According to our data, false positive FDG uptake seems to be a problem in HD patients. The characteristics of the patients with a false-positive result suggest a younger age compared with the average age in the group of PET-positive patients (23 vs 35 years). Also, they had received initial therapy, 3 of them for a limited and 1 for an advanced stage. The PET examinations had been performed at least 3 months after completed therapy so that treatment-related increased metabolism could be ruled out. The high FDG uptake might be due to immunologic hyperreactivity, especially by the thymus and other lymphatic tissue after chemotherapy or radiotherapy. It is not unusual for HD patients younger than 25 years to present with an enlarged ventral mediastinal mass during the first 6 months after completion of therapy as a sign of thymus hyperplasia.30 This phenomenon may be a reason for false-positive results in FDG PET as described previously.31 In our study, one 18-year-old male had a PET-positive thymus hyperplasia that had decreased in size after another 3 months in a control CT scan. However, the reasons for false-positive PET results in the other 3 patients remain unknown.

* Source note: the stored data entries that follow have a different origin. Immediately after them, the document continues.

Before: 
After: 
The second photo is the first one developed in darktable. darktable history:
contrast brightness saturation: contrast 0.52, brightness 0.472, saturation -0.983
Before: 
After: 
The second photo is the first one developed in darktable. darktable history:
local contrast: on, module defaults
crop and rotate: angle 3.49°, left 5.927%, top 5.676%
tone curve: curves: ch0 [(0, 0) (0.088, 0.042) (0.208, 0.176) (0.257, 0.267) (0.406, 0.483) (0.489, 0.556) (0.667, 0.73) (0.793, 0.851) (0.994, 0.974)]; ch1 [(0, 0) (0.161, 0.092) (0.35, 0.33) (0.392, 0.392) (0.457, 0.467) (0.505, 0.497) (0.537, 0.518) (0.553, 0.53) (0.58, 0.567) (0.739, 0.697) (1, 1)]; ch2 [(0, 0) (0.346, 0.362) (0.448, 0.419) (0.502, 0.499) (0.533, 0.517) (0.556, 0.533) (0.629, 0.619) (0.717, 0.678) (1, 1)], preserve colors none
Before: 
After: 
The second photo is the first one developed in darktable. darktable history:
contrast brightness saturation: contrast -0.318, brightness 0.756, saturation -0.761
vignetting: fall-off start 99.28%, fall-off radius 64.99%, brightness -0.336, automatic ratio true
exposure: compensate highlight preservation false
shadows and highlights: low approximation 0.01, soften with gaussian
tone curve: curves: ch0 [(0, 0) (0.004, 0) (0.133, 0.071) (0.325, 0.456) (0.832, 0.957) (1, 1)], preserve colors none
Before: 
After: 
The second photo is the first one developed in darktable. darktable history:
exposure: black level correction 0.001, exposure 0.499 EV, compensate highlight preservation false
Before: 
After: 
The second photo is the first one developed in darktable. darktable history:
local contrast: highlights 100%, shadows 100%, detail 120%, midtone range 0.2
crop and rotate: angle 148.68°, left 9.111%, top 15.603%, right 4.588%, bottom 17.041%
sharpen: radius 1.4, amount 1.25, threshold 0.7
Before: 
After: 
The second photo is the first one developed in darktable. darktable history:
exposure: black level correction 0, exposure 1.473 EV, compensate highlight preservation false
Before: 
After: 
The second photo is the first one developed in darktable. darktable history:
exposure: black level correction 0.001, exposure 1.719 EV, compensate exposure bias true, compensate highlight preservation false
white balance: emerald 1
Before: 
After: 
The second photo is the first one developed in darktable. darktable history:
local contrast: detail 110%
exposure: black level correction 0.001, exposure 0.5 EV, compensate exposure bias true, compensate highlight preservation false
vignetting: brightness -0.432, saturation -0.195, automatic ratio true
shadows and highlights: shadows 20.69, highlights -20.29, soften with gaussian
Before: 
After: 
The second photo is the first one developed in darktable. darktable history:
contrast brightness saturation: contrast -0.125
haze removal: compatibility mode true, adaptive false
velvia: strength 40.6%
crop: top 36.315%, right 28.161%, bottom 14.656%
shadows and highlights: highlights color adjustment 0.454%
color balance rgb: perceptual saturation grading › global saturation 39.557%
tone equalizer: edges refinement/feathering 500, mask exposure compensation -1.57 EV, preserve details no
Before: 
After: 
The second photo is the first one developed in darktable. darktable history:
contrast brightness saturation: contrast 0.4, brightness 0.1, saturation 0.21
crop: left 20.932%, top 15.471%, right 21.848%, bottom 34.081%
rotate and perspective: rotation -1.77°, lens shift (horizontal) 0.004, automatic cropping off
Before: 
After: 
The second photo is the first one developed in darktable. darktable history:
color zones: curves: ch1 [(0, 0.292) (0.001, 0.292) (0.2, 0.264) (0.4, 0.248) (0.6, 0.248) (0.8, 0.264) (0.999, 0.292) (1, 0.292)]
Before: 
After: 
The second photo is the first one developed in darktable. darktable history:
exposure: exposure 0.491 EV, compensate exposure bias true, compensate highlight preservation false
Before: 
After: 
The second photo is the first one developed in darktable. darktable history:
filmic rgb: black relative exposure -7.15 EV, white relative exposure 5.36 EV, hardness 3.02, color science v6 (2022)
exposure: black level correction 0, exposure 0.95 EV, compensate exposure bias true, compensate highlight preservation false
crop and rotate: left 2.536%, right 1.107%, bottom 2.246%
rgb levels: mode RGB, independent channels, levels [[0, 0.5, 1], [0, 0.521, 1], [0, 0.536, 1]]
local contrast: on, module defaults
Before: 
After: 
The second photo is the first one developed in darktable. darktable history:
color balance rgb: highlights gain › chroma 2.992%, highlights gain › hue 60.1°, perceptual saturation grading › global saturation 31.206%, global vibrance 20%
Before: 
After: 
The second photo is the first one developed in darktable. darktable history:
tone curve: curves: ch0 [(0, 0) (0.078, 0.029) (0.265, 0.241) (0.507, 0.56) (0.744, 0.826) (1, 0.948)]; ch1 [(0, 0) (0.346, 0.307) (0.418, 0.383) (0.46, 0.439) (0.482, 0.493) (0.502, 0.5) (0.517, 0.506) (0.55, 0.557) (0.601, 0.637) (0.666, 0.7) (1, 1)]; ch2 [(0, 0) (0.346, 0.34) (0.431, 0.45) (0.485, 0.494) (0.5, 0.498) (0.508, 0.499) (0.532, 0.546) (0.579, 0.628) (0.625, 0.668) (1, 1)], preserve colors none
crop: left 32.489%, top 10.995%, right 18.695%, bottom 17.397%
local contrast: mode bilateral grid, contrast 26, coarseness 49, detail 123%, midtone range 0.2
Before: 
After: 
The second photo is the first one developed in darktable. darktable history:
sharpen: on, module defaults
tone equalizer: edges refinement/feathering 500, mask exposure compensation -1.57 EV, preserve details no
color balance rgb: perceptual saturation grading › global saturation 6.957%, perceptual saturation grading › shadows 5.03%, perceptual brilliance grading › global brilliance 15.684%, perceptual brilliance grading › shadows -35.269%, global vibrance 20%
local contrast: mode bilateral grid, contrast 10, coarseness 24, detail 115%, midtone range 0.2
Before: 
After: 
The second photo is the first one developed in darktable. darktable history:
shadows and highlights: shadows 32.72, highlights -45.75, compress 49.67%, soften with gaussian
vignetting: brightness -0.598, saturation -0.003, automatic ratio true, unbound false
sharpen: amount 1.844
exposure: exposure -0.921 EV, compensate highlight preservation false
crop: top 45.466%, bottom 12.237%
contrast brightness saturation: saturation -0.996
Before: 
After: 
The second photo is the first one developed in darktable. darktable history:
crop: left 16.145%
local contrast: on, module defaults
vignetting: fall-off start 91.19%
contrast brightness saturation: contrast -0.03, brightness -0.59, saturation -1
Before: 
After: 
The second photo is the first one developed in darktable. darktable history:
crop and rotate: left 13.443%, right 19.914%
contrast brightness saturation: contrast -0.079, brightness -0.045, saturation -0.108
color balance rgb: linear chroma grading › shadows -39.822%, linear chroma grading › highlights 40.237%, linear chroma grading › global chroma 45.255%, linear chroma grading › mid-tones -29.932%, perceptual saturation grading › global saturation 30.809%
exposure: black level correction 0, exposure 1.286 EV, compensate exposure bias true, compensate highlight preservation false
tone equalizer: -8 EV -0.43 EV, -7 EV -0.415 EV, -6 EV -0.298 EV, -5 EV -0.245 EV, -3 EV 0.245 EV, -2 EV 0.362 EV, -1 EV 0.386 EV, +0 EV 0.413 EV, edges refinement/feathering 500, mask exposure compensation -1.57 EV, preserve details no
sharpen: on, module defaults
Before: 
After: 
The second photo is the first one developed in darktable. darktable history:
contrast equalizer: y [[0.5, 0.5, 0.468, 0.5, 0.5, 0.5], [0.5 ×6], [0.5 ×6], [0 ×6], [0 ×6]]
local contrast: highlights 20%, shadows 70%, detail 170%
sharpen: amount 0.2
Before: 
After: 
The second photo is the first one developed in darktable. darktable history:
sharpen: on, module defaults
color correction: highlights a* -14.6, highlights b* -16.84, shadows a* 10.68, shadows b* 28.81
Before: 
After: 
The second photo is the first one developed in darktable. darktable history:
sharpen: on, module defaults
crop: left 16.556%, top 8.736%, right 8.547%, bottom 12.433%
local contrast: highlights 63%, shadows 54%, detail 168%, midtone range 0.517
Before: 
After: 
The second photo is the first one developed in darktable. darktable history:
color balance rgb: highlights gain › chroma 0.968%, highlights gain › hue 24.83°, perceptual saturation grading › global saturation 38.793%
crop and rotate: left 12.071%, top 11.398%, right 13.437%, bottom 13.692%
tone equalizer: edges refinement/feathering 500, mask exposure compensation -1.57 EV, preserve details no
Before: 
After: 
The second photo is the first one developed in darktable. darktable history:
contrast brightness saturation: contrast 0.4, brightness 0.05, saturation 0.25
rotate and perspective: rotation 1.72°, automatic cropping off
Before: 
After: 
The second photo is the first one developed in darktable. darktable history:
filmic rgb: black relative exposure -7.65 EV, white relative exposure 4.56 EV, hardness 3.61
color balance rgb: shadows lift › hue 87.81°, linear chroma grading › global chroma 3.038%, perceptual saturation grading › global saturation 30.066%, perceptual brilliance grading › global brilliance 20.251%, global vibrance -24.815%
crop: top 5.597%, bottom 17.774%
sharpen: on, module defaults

Several studies have been published dealing with the role of FDG PET for the evaluation of residual tumor masses. Jerusalem et al27 analyzed 19 patients with HD and 35 with non-Hodgkin lymphoma (NHL) in 2 groups, depending on a positive or a negative CT scan. Thirteen HD patients and 11 patients with NHL had a positive CT scan, ie, residual masses. The involved localizations were divided into “thoracic,” “abdominal,” and “peripheral.” Of 5 patients with a positive FDG PET, all relapsed or progressed. Among the 19 PET-negative patients, 5 progressed and 14 remained in remission. Our data are similar to the PET-negative results; only 1 of 19 patients relapsed after 1 year of follow-up in our study, whereas 18 remained disease-free. In contrast, our data, which are specific for mediastinal masses especially in HD patients, showed only a low positive predictive value for FDG PET.

In another trial, 16 patients with either HD or NHL had a positive PET with residual masses according to routine methods.8 Nine of these patients remained disease-free. However, 4 of them received radiation after PET, and 2 of the patients had FDG uptake outside the questionable sites. In a more recent study, the same group examined a more homogenous group of 37 HD patients with residual masses. All patients underwent CT and FDG PET during and after therapy.32 The investigators found a negative predictive value of 96% and a positive predictive value of 46%. In our study, we excluded all patients who had an additional radiation after FDG PET before a progressive disease could be documented. Also, none of our patients had any questionable lesions outside the mediastinal area according to the complete CT scan and the thoracic PET. We calculated a similar negative predictive value but a higher positive predictive value compared with de Wit et al.32 This difference could be due to the fact that we required a minimum follow-up of 1 year and focused on mediastinal masses exclusively.

The question about future concepts and the role of FDG PET in HD patients with residual masses is not clearly answered. There is an ongoing discussion concerning whether PET is necessary at all for these patients because it is possible to wait for a definite progression of the disease by means of clinical symptoms or a progressive CT result. However, the diagnosis of a relapse should be done as early as possible to ensure a fast therapeutic reaction. Nevertheless, the data of this study point out that one should not rely on a positive FDG PET result exclusively but force pathological diagnosis before any salvage therapy. On the other hand, a clear advantage of FDG PET lies in its high negative predictive value that can reassure both patients and their treating doctors that disease is absent.